7. Gifty refers to her relationship with her mother as an "experiment." Are there similarities in the way Gifty approaches her work and her relationship with her mother? How did the separate events of losing the Chin Chin Man and Nana’s death affect their relationship? Throughout the course of their lives, how does Gifty determine whether or not her and her mother are “going to be ok” (33)?
8. Throughout the book, Gifty struggles to find a sense of community in places where people traditionally find it (school, work, family, church, etc.). What life experiences shape her understanding of community? In what ways does this affect her ability to build relationships with the people in her life (Anna, Raymond, Katherine, Han)?

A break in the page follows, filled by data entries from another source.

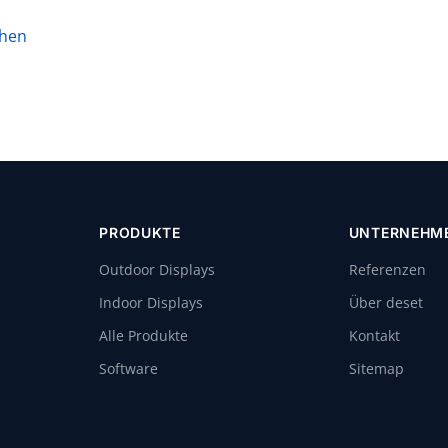
ehen
PRODUKTE
UNTERNEHM
Outdoor Displays
Referenzen
Indoor Displays
Über deset
Alle Produkte
Kontakt
Software
Sitemap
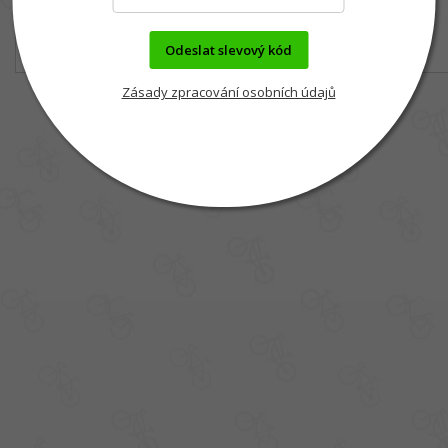
Odeslat slevový kód
Zásady zpracování osobních údajů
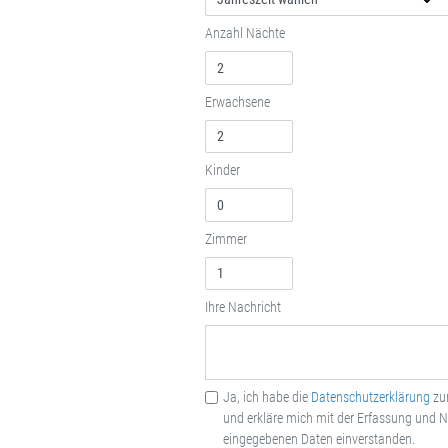
Anzahl Nächte
Erwachsene
Kinder
Zimmer
Ihre Nachricht
Ja, ich habe die
Datenschutzerklärung
zu
und erkläre mich mit der Erfassung und 
eingegebenen Daten einverstanden.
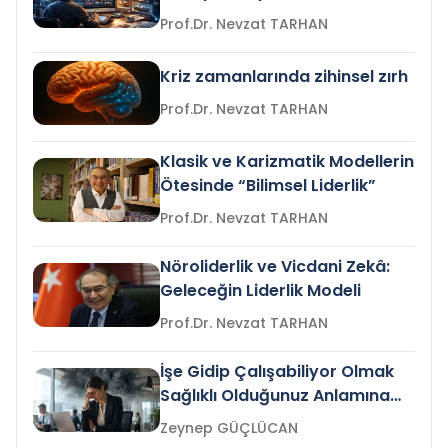
Prof.Dr. Nevzat TARHAN
Kriz zamanlarında zihinsel zırh
Prof.Dr. Nevzat TARHAN
Klasik ve Karizmatik Modellerin
Ötesinde “Bilimsel Liderlik”
Prof.Dr. Nevzat TARHAN
Nöroliderlik ve Vicdani Zekâ:
Geleceğin Liderlik Modeli
Prof.Dr. Nevzat TARHAN
İşe Gidip Çalışabiliyor Olmak
Sağlıklı Olduğunuz Anlamına
Gelir mi?
Zeynep GÜÇLÜCAN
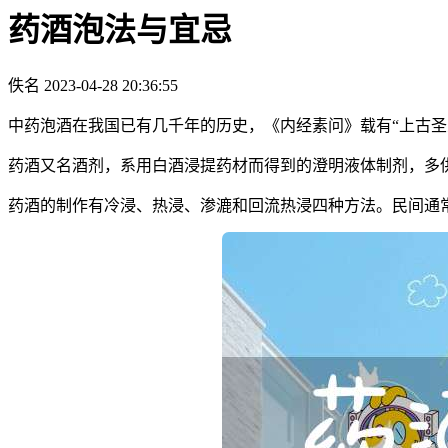
药酒泡法与宜忌
佚名
2023-04-28 20:36:55
中药泡酒在我国已有几千年的历史，《内经素问》载有“上古圣
药酒又名酒剂，系用白酒浸提药材而得到的澄明液体制剂，多
药酒的制作有冷浸、热浸、渗漉和回流热浸四种方法。民间通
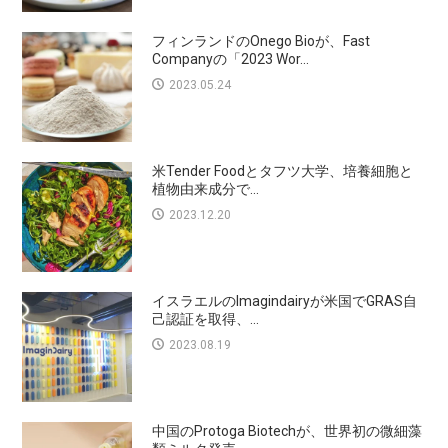
フィンランドのOnego Bioが、Fast
Companyの「2023 Wor...
2023.05.24
米Tender Foodとタフツ大学、培養細胞と
植物由来成分で...
2023.12.20
イスラエルのImagindairyが米国でGRAS自
己認証を取得、...
2023.08.19
中国のProtoga Biotechが、世界初の微細藻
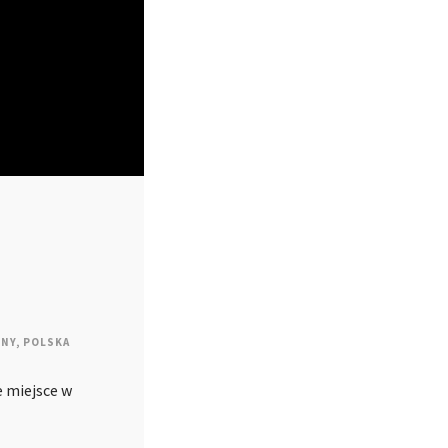
YNY
,
POLSKA
e miejsce w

9. Explore the idea of humans as the only animal “who believed he had transcended his Kingdom” (21). How does this idea influence Gifty’s relationship with science? With religion?
10. Describe the difference between Gifty’s connection to Ghana and her connection to Alabama. In what ways does she feel connected to her Ghanaian ancestry?
11. How does Gifty feel when she overhears congregants gossiping about her family? How does this experience influence her relationship with the church? With her family? With God?
12. Gifty privately considers her work in the lab as holy—“if not holy, then at least sacrosanct (p. 92).” Explain her reasoning, and why she chooses not to discuss this feeling with anyone.